A downside of Turbodbc however is that you need additional software to compile the C++ code that is required for installation. The package is also available on conda but installation was still less straightforward.

databricks-sql-connector

As of July 2023, the databricks-sql-connector v2.8.0 release supports cloudfetch. The option is not well documented but here's a reference implementation:

import os
from databricks import sql
import pandas as pd

def read_sql(query: str) -> pd.DataFrame:
   connection = sql.connect(
        server_hostname=os.getenv("DATABRICKS_HOST"),
        http_path=os.getenv("DATABRICKS_HTTP_PATH"),
        access_token=os.getenv("DATABRICKS_TOKEN"),
        use_cloud_fetch=True, # <-- Make sure to specify this, as default is False
    )
    cursor = connection.cursor()
    try:
        cursor.execute(query)
        table = cursor.fetchall_arrow()
        df = table.to_pandas(timestamp_as_object=True)
    finally:
        cursor.close()
        connection.close()
    return df

This method is almost as fast as turbodbc:

Method Speed
Baseline 6m57s
.fetchall_arrow 3m38s
Cloudfetch 4m24s
arrow-odbc 1m25s
databricks-sql-connector 1m19s
turbodbc 1m10s

In my benchmarks, the method is much faster for smaller queries as well. If I compare the time taken with the size of the final pandas dataframe, I measure speeds of ~80-150 MB/s (depending on the size of the query).

The final setup

Ease and reliability of installation is important. We need the connection to databricks during various batch deployments, CI/CD builds and in different development environments. So we decided not to go for turbodbc and instead opt for the much simpler to setup (and only slightly slower) databricks-sql-connector.

Conclusion

Investing some time in optimizing frequent and slow operations definitely pays off.
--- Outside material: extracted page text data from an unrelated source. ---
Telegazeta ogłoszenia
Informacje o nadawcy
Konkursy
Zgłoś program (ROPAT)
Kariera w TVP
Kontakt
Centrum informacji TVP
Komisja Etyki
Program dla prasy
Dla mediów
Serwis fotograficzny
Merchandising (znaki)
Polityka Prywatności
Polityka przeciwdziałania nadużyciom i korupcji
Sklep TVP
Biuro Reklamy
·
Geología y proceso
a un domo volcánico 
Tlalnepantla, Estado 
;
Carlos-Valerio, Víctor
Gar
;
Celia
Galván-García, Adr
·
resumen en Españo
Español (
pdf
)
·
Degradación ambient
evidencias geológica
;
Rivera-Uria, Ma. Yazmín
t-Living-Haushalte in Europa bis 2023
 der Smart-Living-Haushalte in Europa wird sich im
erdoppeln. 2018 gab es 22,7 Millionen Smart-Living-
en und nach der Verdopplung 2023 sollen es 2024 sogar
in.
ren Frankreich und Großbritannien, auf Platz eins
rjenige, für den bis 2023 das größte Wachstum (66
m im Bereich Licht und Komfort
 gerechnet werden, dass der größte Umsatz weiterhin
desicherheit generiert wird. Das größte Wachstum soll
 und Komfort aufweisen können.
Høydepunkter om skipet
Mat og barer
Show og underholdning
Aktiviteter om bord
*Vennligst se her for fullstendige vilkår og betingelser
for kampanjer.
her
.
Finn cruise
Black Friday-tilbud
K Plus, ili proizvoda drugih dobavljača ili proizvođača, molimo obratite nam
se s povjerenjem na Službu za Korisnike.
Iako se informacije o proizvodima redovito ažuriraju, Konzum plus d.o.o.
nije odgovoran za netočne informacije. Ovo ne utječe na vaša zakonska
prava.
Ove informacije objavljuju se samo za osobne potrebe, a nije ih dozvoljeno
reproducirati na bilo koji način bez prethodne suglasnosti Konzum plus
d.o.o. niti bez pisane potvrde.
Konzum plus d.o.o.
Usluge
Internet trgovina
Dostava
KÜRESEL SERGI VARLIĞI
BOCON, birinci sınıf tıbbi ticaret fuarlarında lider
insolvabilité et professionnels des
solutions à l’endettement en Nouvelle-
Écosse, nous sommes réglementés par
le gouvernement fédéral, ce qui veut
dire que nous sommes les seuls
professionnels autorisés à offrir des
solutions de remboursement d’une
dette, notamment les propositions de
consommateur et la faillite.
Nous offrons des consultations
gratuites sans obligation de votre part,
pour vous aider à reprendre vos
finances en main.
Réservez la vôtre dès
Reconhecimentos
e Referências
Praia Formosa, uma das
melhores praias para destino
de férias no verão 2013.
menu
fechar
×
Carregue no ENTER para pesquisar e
In this case queries are >4x faster.

The rabbit hole is much deeper however and the potential for further speedups is still significant. For example, Databricks delta tables use parquet files under the hood, which means it might be possible to hook them up to duckdb, which in turn has many optimizations for fetching data. And there’s the apache arrow flight project announced in February 2022 that aims to get rid of many intermediate steps and natively support columnar, batched data transfers.